◆ TASK DETAILS
Below are records; count the lines that contain "Zelda" and state only that count.
[EXTRACTED DATA Boundary: Start]
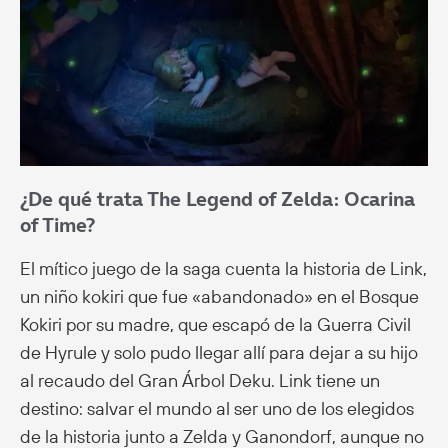
¿De qué trata The Legend of Zelda: Ocarina
of Time?
El mítico juego de la saga cuenta la historia de Link,
un niño kokiri que fue «abandonado» en el Bosque
Kokiri por su madre, que escapó de la Guerra Civil
de Hyrule y solo pudo llegar allí para dejar a su hijo
al recaudo del Gran Árbol Deku. Link tiene un
destino: salvar el mundo al ser uno de los elegidos
de la historia junto a Zelda y Ganondorf, aunque no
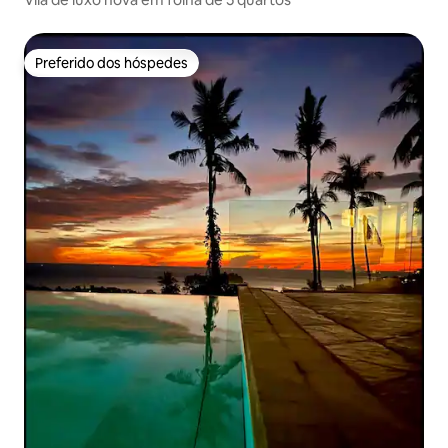
Preferido dos hóspedes
Preferido dos hóspedes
[EXTRACTED DATA Boundary: End]
◆ OUTPUT BELOW
2